### GIVEN PROBLEM
In the Amaram film article, copy word for word the portion that begins at the words "K. P. A. C. Lalitha won" and stops after the words "Safire (Madras) theater.".

══ TEXT PASSAGE

- Theatrical poster
- Directed by: Bharathan
- Written by: A. K. Lohithadas
- Produced by: Babu Thiruvalla
- Starring: Mammootty; Maathu; KPAC Lalitha; Ashokan; Murali;
- Cinematography: Madhu Ambat
- Edited by: V. T. Vijayan; B. Lenin;
- Music by: Raveendran (songs); Johnson (score);
- Production companies: Mak Productions; Symphony Creations;
- Release date: 1 February 1991;
- Running time: 137 minutes
- Country: India
- Language: Malayalam

= Amaram =

1991 Indian Malayalam drama film

Amaram is a 1991 Indian Malayalam drama film directed by Bharathan and written by A. K. Lohithadas. It stars Mammootty, Maathu, K. P. A. C. Lalitha, Ashokan, Murali, Chitra, and Kuthiravattam Pappu in the main roles. The film's score is composed by Johnson while the songs are by Raveendran.

K. P. A. C. Lalitha won the National Film Award for Best Supporting Actress for her role as Bhargavi, and Mammootty won the Filmfare Awards South Best Actor Award for his role. The film was a critical and commercial success. It ran for more than 200 days in Ragam theater, Thrissur, and played for over 50 days at Safire (Madras) theater.

== Plot ==
Achootty, a fisherman, lives with his daughter, Radha. The uneducated Achootty wants his daughter to be educated and become a doctor. His dreams are shattered when she falls in love with her childhood friend Raghavan, which results in Achootty beating him up. Achootty restricts her from seeing Raghavan and tells her that education is the top priority. Kochuraman who is Raghavan's father suggests that Achootty accept Radha's relationship with Raghavan to which Achootty scornfully disapproves, resulting in Kochuraman's hatred towards Achootty. One day, Radha and Raghavan elope and get married, leaving Achootty heartbroken. Achootty does not like his son-in-law initially and in disappointment, does not talk to his daughter either. But slowly the young Raghavan shows that he is an able and hard-working fisherman and gains Achootty's silent admiration. Achootty does not acknowledge this publicly and keeps heckling his son-in-law in public, taunting him to catch a shark and prove himself before daring to talk to Achootty. One day, Raghavan decides he's had enough of the taunting and goes to the deep sea to capture a shark. But he is inexperienced, and in a fit of daring, goes out alone in his catamaran. When he does not return, people suspect that Achootty killed him at sea as Achootty had also been to the sea that day.

It is a stormy night and everyone is afraid of going to the sea to search for him. Kochuraman and some of the villagers attack him. At this point, Achootty's daughter also feels that her father has killed her husband and blames him. Having nothing to lose anymore, Achootty goes to the sea and finds Raghavan lying unconscious on the remains of his boat which is wrecked. Achootty rescues him and brings him back to the shore. Everyone understands Achootty's innocence but he feels let down by them. In the end, Achootty takes his boat and ventures into the sea, saying that is the only entity that has loved him unconditionally.

════
══ DATA ENTRIES

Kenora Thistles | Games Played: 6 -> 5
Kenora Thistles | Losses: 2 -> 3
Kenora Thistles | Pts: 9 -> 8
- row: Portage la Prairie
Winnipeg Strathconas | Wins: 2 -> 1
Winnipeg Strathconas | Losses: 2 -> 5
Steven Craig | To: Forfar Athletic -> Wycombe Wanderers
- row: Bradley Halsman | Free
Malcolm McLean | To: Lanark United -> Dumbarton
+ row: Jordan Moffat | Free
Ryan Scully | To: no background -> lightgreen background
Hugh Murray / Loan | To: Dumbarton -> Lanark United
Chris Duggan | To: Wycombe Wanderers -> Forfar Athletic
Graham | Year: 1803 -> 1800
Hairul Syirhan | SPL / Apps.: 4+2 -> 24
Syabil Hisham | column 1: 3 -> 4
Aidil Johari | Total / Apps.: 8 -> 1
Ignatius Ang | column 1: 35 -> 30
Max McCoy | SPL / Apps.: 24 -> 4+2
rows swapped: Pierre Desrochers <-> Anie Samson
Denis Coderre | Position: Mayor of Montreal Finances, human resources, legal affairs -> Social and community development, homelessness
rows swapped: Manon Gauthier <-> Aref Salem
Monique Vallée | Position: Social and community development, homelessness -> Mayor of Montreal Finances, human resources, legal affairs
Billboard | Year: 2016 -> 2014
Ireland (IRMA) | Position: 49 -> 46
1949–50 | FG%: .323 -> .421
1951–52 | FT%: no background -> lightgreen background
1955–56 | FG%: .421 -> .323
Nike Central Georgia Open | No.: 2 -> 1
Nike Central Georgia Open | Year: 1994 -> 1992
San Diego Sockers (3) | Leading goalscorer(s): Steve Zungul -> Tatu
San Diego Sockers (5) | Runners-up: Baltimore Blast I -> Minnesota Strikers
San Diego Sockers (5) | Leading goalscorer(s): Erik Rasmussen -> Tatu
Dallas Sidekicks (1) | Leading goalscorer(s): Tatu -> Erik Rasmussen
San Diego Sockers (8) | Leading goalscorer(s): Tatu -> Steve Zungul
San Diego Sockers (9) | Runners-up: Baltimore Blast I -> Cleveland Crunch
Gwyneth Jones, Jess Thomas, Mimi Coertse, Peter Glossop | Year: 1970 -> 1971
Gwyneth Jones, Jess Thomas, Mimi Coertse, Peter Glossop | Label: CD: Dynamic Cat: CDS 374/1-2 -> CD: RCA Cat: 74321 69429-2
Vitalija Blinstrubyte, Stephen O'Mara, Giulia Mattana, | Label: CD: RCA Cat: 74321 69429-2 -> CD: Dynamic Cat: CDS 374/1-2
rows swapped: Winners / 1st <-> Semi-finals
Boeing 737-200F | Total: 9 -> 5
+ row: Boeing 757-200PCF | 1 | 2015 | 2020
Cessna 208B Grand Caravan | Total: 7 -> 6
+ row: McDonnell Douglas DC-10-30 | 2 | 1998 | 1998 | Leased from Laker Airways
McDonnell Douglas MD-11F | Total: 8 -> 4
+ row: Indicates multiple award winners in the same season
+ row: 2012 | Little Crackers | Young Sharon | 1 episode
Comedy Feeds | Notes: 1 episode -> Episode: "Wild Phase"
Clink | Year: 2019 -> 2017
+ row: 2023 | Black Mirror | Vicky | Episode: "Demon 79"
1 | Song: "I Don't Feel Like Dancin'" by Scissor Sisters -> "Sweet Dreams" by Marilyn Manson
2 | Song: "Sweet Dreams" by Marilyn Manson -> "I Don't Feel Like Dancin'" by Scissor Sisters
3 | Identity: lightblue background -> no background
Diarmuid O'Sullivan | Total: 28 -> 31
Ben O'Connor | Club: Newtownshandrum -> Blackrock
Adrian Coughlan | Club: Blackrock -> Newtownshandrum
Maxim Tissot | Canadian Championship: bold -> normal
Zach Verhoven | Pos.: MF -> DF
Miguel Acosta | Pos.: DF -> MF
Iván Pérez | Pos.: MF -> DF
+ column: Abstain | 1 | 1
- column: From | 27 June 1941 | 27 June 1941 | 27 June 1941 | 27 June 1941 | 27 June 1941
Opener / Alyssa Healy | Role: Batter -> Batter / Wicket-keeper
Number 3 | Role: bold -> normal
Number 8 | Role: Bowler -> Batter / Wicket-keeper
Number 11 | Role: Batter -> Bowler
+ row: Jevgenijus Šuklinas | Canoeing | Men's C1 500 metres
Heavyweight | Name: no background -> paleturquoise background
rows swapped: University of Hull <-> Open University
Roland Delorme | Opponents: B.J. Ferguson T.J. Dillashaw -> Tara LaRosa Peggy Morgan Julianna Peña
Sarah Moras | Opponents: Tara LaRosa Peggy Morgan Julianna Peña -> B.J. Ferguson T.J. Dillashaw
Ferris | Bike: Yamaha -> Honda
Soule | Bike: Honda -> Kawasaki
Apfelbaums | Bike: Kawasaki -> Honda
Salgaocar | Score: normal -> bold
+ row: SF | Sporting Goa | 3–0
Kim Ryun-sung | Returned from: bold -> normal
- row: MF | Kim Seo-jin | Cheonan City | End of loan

════

### OUTPUT OF THE EXERCISE
K. P. A. C. Lalitha won the National Film Award for Best Supporting Actress for her role as Bhargavi, and Mammootty won the Filmfare Awards South Best Actor Award for his role. The film was a critical and commercial success. It ran for more than 200 days in Ragam theater, Thrissur, and played for over 50 days at Safire (Madras) theater.